Task directions: Return only the lines from the start of the records through the line that contains "close button. |", inclusive; leave out all pictures.

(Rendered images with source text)
● ● ●
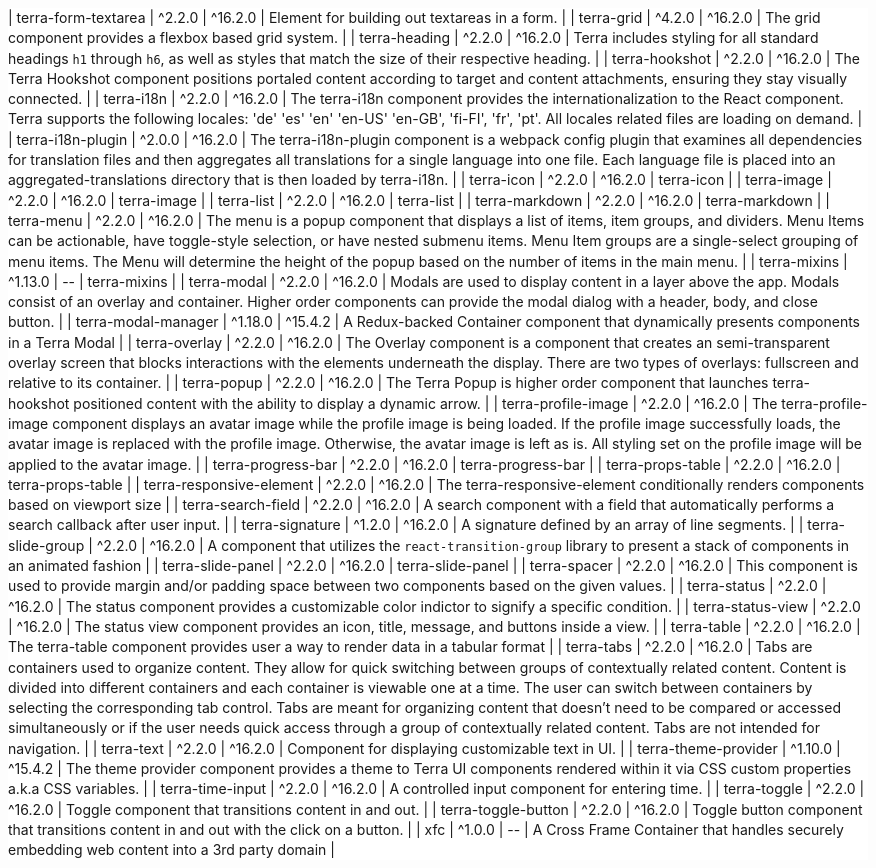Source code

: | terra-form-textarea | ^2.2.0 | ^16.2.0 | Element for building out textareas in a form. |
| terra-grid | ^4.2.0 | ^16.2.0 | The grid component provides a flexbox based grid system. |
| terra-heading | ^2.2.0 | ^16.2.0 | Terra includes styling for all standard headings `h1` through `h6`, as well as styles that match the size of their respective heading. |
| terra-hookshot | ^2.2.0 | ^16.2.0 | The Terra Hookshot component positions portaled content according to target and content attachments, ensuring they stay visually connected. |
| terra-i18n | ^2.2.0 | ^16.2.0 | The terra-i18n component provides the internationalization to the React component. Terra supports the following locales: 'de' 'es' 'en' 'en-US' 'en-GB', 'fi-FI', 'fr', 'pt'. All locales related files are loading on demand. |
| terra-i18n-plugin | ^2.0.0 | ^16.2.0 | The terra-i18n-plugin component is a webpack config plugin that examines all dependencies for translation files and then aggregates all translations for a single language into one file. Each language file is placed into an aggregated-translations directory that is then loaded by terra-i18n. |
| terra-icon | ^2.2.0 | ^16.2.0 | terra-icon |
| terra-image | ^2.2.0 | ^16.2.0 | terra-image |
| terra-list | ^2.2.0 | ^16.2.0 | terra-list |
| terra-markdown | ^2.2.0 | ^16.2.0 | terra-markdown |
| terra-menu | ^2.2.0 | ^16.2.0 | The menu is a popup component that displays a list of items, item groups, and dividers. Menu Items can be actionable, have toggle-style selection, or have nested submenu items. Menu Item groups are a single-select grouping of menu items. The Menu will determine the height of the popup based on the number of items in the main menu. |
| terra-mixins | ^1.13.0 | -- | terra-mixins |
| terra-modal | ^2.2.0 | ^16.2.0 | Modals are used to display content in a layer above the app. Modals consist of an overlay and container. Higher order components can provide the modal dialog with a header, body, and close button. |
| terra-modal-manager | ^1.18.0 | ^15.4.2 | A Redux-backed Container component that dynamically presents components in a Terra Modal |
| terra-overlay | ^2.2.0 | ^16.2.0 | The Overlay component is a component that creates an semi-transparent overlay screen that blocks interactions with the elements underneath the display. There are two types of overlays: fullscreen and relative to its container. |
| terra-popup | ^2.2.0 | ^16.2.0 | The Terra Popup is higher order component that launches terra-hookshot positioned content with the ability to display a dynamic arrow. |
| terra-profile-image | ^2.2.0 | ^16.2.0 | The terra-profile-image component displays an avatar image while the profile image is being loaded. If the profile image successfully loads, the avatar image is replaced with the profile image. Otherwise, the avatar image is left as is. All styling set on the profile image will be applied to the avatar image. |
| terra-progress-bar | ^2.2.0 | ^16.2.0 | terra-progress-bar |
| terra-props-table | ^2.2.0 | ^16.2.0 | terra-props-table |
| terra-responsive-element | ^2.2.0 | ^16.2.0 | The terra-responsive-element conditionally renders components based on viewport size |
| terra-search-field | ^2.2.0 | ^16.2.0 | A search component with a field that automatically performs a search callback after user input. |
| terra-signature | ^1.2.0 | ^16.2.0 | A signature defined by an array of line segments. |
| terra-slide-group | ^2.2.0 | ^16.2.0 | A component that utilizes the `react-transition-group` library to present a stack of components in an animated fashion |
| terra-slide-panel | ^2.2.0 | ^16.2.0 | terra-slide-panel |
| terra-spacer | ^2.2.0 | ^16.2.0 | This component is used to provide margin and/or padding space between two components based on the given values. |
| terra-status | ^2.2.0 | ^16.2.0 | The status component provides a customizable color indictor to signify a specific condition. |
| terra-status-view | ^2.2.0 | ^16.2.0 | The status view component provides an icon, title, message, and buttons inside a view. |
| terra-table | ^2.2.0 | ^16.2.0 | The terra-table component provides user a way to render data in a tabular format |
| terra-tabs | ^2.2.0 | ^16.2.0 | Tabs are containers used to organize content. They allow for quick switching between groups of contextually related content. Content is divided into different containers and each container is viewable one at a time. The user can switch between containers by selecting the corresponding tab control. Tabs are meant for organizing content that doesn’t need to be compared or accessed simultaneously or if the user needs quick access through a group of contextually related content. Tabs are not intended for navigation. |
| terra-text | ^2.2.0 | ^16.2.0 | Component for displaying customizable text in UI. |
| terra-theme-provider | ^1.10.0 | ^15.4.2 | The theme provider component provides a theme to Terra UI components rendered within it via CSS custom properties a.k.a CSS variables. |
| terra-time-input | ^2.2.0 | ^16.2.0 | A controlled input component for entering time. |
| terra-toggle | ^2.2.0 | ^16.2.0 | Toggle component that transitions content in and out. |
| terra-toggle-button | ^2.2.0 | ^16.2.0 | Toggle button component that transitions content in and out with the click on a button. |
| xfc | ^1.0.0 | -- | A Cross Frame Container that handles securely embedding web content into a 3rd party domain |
● ● ●
Response area:
Source code

: | terra-form-textarea | ^2.2.0 | ^16.2.0 | Element for building out textareas in a form. |
| terra-grid | ^4.2.0 | ^16.2.0 | The grid component provides a flexbox based grid system. |
| terra-heading | ^2.2.0 | ^16.2.0 | Terra includes styling for all standard headings `h1` through `h6`, as well as styles that match the size of their respective heading. |
| terra-hookshot | ^2.2.0 | ^16.2.0 | The Terra Hookshot component positions portaled content according to target and content attachments, ensuring they stay visually connected. |
| terra-i18n | ^2.2.0 | ^16.2.0 | The terra-i18n component provides the internationalization to the React component. Terra supports the following locales: 'de' 'es' 'en' 'en-US' 'en-GB', 'fi-FI', 'fr', 'pt'. All locales related files are loading on demand. |
| terra-i18n-plugin | ^2.0.0 | ^16.2.0 | The terra-i18n-plugin component is a webpack config plugin that examines all dependencies for translation files and then aggregates all translations for a single language into one file. Each language file is placed into an aggregated-translations directory that is then loaded by terra-i18n. |
| terra-icon | ^2.2.0 | ^16.2.0 | terra-icon |
| terra-image | ^2.2.0 | ^16.2.0 | terra-image |
| terra-list | ^2.2.0 | ^16.2.0 | terra-list |
| terra-markdown | ^2.2.0 | ^16.2.0 | terra-markdown |
| terra-menu | ^2.2.0 | ^16.2.0 | The menu is a popup component that displays a list of items, item groups, and dividers. Menu Items can be actionable, have toggle-style selection, or have nested submenu items. Menu Item groups are a single-select grouping of menu items. The Menu will determine the height of the popup based on the number of items in the main menu. |
| terra-mixins | ^1.13.0 | -- | terra-mixins |
| terra-modal | ^2.2.0 | ^16.2.0 | Modals are used to display content in a layer above the app. Modals consist of an overlay and container. Higher order components can provide the modal dialog with a header, body, and close button. |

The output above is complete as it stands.